Nie jestem tak odporny na rzeczywistość jak 96-letnia artystka i od czasu do czasu muszę się znieczulić wspomnieniami. Zwłaszcza gdy patrzę na nasz dzisiejszy sport, który, bądźmy szczerzy, widziany w całości jest przeciętny i bezbarwny. Łatwiej znieść nijakość polskiej piłki, gdy się pamięta Wembley oraz późniejsze sukcesy drużyny Kazimierza Górskiego. Jakoś można przełknąć kolejne niepowodzenia hokeistów, gdy sięgnie się pamięcią do słynnej wiktorii nad Związkiem Radzieckim.
Równo tydzień temu minęła rocznica tego ostatniego zwycięstwa, odniesionego w 1976 roku na początek mistrzostw świata w Katowicach. Zanim do niego doszło, przegraliśmy z ZSRR 25 meczów z rzędu, ani razu nie udało nam się wygrać, a nawet zremisować. Oglądałem to spotkanie w łóżku, ciężko przeziębiony, z ponad 39-stopniową gorączką. Naszym szło bardzo dobrze, a ja czułem się coraz gorzej. Po pierwszej tercji zasnąłem, budząc się pod koniec meczu. Telewizyjny komentator Stefan Rzeszot podał wynik – 6:4 dla Polski. „O, cholera, źle ze mną” – pomyślałem.
Historia polskiego sportu pełna jest tego rodzaju efektownych szarż. To nasza narodowa specjalność. Natomiast budowanie czegoś stałego, co przetrwałoby dłużej niż rok, idzie już nam bardzo marnie. Wygrywamy w hokeja ze Związkiem Radzieckim, pokazujemy, iż stać nas na to, że jak chcemy, to potrafimy, i potem żyjemy tym sukcesem przez 33 lata. Może więc trzeba zrobić tak jak Irena Kwiatkowska? Żadnych wspomnień, żadnych starych zdjęć? Najważniejsze jest to, co dzieje się dzisiaj?

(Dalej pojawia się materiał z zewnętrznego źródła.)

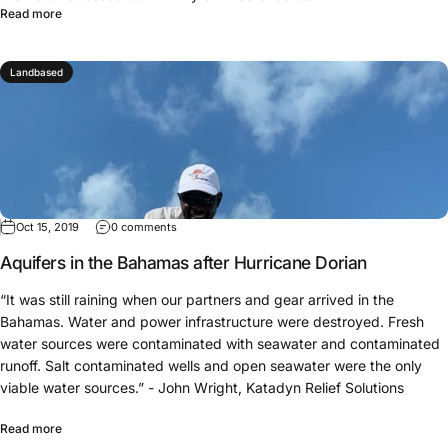
Read more
Landbased
Oct 15, 2019
0 comments
Aquifers in the Bahamas after Hurricane Dorian
“It was still raining when our partners and gear arrived in the
Bahamas. Water and power infrastructure were destroyed. Fresh
water sources were contaminated with seawater and contaminated
runoff. Salt contaminated wells and open seawater were the only
viable water sources.” - John Wright, Katadyn Relief Solutions
Read more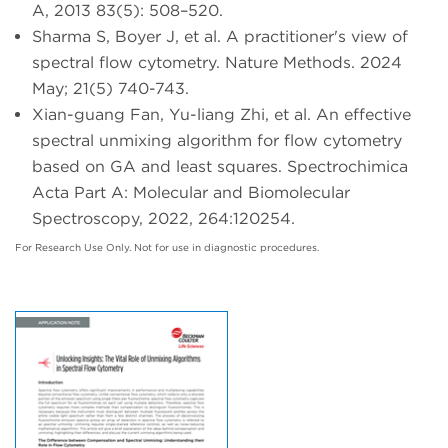
A, 2013 83(5): 508–520.
Sharma S, Boyer J, et al. A practitioner's view of
spectral flow cytometry. Nature Methods. 2024
May; 21(5) 740-743.
Xian-guang Fan, Yu-liang Zhi, et al. An effective
spectral unmixing algorithm for flow cytometry
based on GA and least squares. Spectrochimica
Acta Part A: Molecular and Biomolecular
Spectroscopy, 2022, 264:120254.
For Research Use Only. Not for use in diagnostic procedures.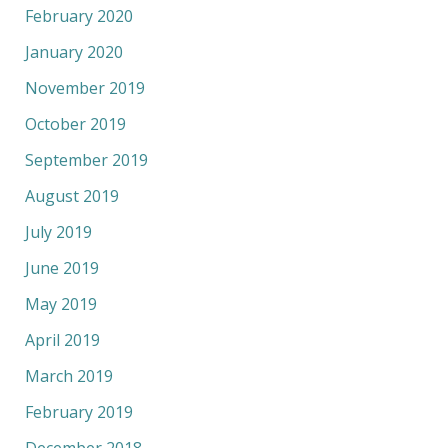
February 2020
January 2020
November 2019
October 2019
September 2019
August 2019
July 2019
June 2019
May 2019
April 2019
March 2019
February 2019
December 2018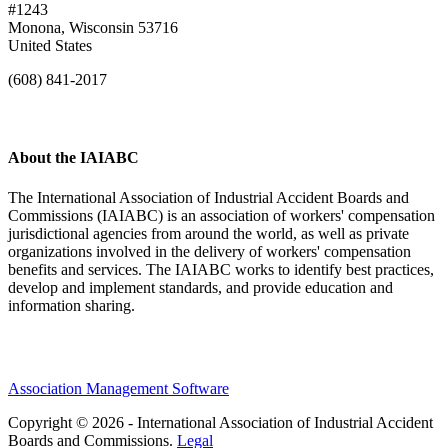
#1243
Monona, Wisconsin 53716
United States
(608) 841-2017
About the IAIABC
The International Association of Industrial Accident Boards and
Commissions (IAIABC) is an association of workers' compensation
jurisdictional agencies from around the world, as well as private
organizations involved in the delivery of workers' compensation
benefits and services. The IAIABC works to identify best practices,
develop and implement standards, and provide education and
information sharing.
Association Management Software
Copyright © 2026 - International Association of Industrial Accident
Boards and Commissions.
Legal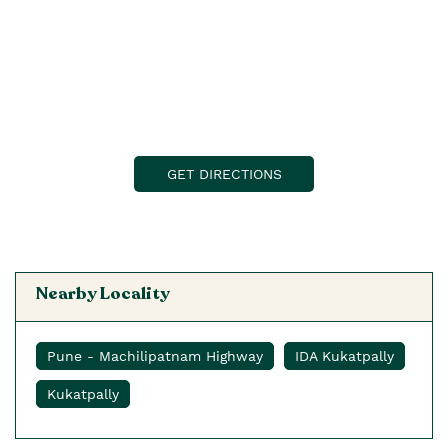
GET DIRECTIONS
Nearby Locality
Pune - Machilipatnam Highway
IDA Kukatpally
Kukatpally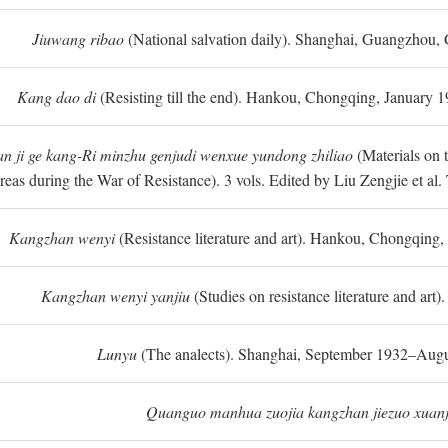
Jiuwang ribao
(National salvation daily). Shanghai, Guangzhou,
Kang dao di
(Resisting till the end). Hankou, Chongqing, January
n ji ge kang-Ri minzhu genjudi wenxue yundong zhiliao
(Materials on 
reas during the War of Resistance). 3 vols. Edited by Liu Zengjie et a
Kangzhan wenyi
(Resistance literature and art). Hankou, Chongqin
Kangzhan wenyi yanjiu
(Studies on resistance literature and art
Lunyu
(The analects). Shanghai, September 1932–Augu
Quanguo manhua zuojia kangzhan jiezuo xuanj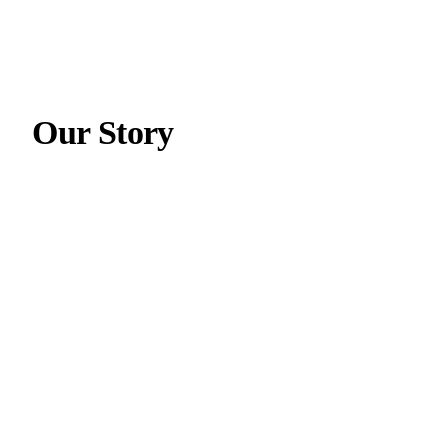
Our Story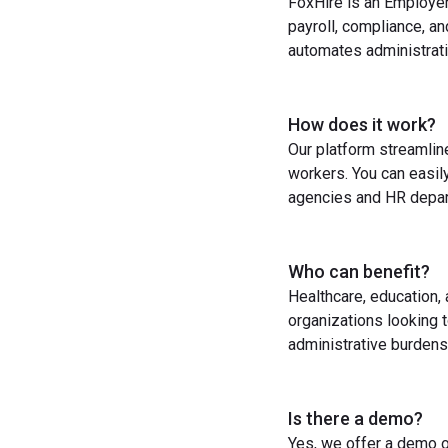
FoxHire is an Employer
payroll, compliance, a
automates administrati
How does it work?
Our platform streamlin
workers. You can easil
agencies and HR depart
Who can benefit?
Healthcare, education,
organizations looking t
administrative burdens
Is there a demo?
Yes, we offer a demo o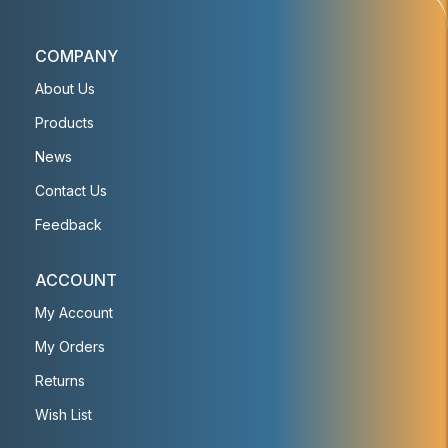
COMPANY
About Us
Products
News
Contact Us
Feedback
ACCOUNT
My Account
My Orders
Returns
Wish List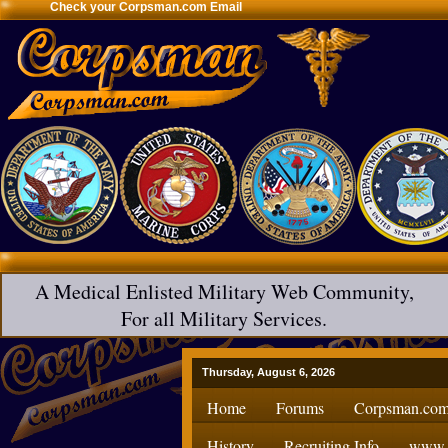
Check your Corpsman.com Email
A Medical Enlisted Military Web Community,
For all Military Services.
Thursday, August 6, 2026
Home
Forums
Corpsman.com
History
Recruiting Info
www.H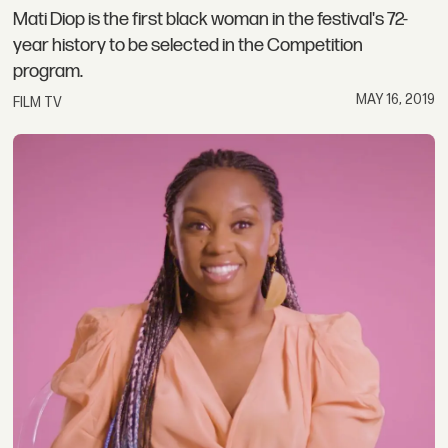
Mati Diop is the first black woman in the festival's 72-
year history to be selected in the Competition
program.
MAY 16, 2019
FILM TV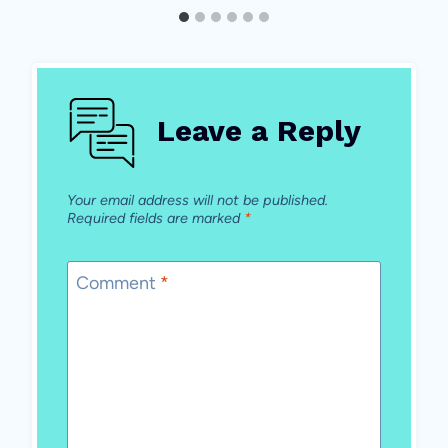
Leave a Reply
Your email address will not be published.
Required fields are marked
*
Comment
*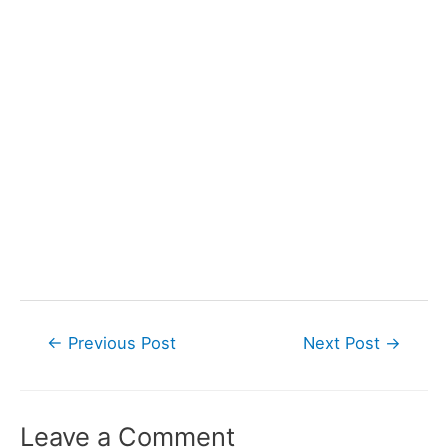
Post
←
Previous Post
Next Post
→
navigation
Leave a Comment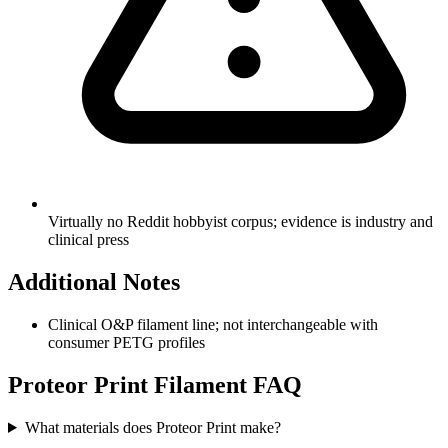
Virtually no Reddit hobbyist corpus; evidence is industry and
clinical press
Additional Notes
Clinical O&P filament line; not interchangeable with
consumer PETG profiles
Proteor Print
Filament FAQ
What materials does Proteor Print make?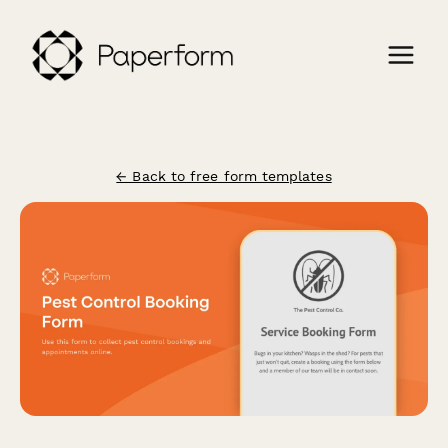
← Back to free form templates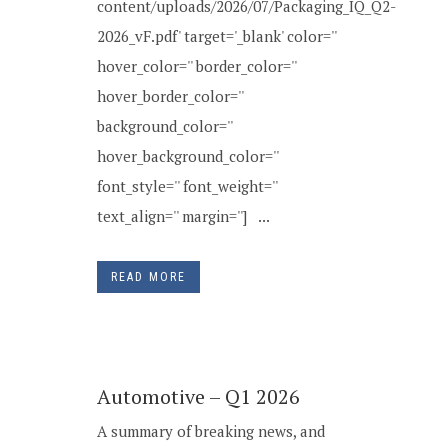
content/uploads/2026/07/Packaging_IQ_Q2-
2026_vF.pdf' target='_blank' color=''
hover_color='' border_color=''
hover_border_color=''
background_color=''
hover_background_color=''
font_style='' font_weight=''
text_align='' margin=''] ...
READ MORE
Automotive – Q1 2026
A summary of breaking news, and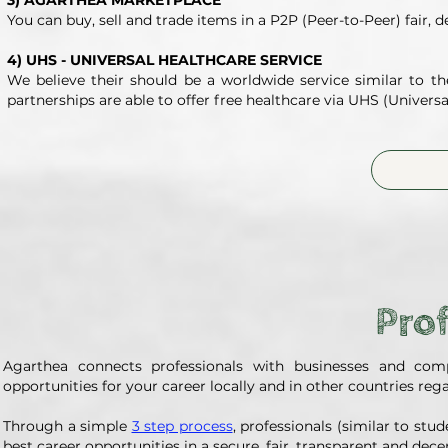
3) AGARTHEA MARKETPLACE
You can buy, sell and trade items in a P2P (Peer-to-Peer) fair, 
4) UHS - UNIVERSAL HEALTHCARE SERVICE
We believe their should be a worldwide service similar to t
partnerships are able to offer free healthcare via UHS (Universa
Prof
Agarthea connects professionals with businesses and comp
opportunities for your career locally and in other countries rega
Through a simple
3 step process
, professionals (similar to st
best career opportunities in a secure, fair, transparent and dec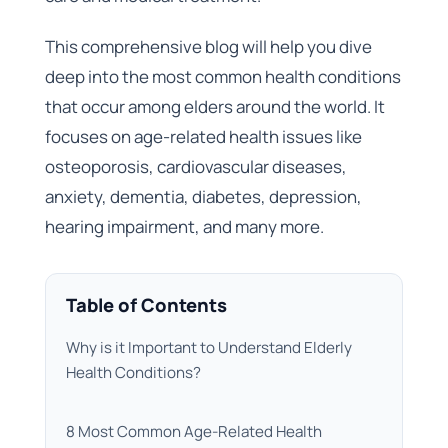
This comprehensive blog will help you dive
deep into the most common health conditions
that occur among elders around the world. It
focuses on age-related health issues like
osteoporosis, cardiovascular diseases,
anxiety, dementia, diabetes, depression,
hearing impairment, and many more.
Table of Contents
Why is it Important to Understand Elderly
Health Conditions?
8 Most Common Age-Related Health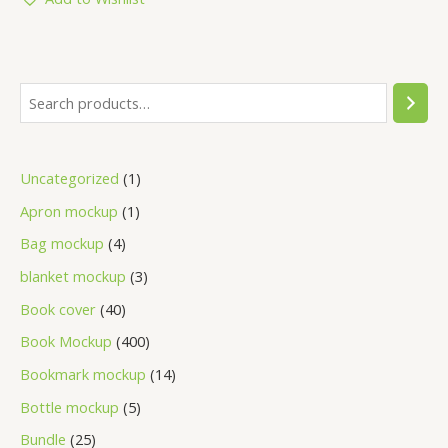
Uncategorized
1
Apron mockup
1
Bag mockup
4
blanket mockup
3
Book cover
40
Book Mockup
400
Bookmark mockup
14
Bottle mockup
5
Bundle
25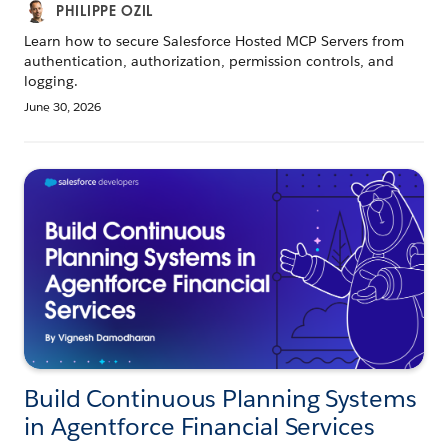
PHILIPPE OZIL
Learn how to secure Salesforce Hosted MCP Servers from
authentication, authorization, permission controls, and
logging.
June 30, 2026
Build Continuous Planning Systems
in Agentforce Financial Services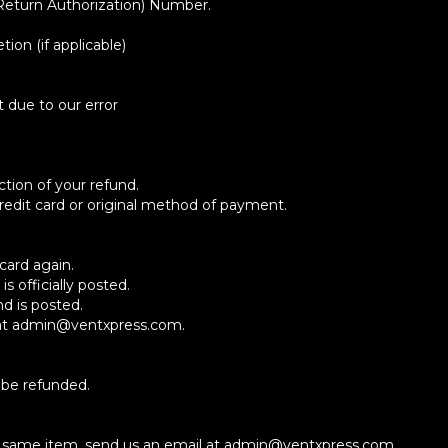
Return Authorization) Number.
ion (if applicable)
t due to our error
ction of your refund.
 credit card or original method of payment.
card again.
 officially posted.
d is posted.
us at admin@ventxpress.com.
 be refunded.
he same item, send us an email at admin@ventxpress.com.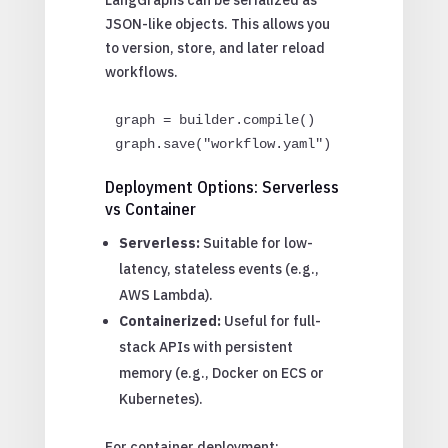
JSON-like objects. This allows you
to version, store, and later reload
workflows.
graph = builder.compile()

graph.save("workflow.yaml")
Deployment Options: Serverless
vs Container
Serverless:
Suitable for low-
latency, stateless events (e.g.,
AWS Lambda).
Containerized:
Useful for full-
stack APIs with persistent
memory (e.g., Docker on ECS or
Kubernetes).
For container deployment: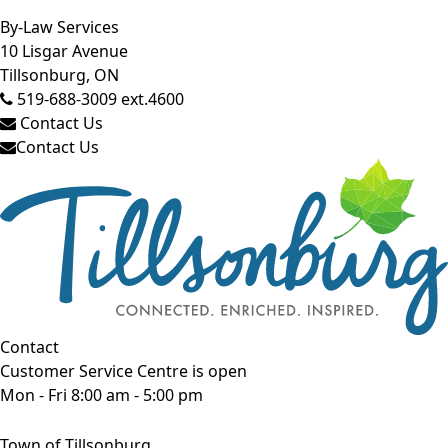
Close side menu
By-Law Services
10 Lisgar Avenue
Tillsonburg, ON
519-688-3009 ext.4600
Contact Us
Contact Us
Contact
Customer Service Centre is open
Mon - Fri 8:00 am - 5:00 pm
Town of Tillsonburg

A dzisiaj nasi hokeiści po raz kolejny walczą o awans do światowej elity. Idzie im na razie nieźle, wygrali dwa pierwsze mecze. 33 lata temu po rewelacyjnym początku Polacy spadli z elitarnej grupy A. Przesądziła o tym bramka stracona kilkadziesiąt sekund przed końcem ostatniego spotkania z RFN. Jak z powyższego wynika, wspomnienia nie tylko znieczulają, bywają też bolesne.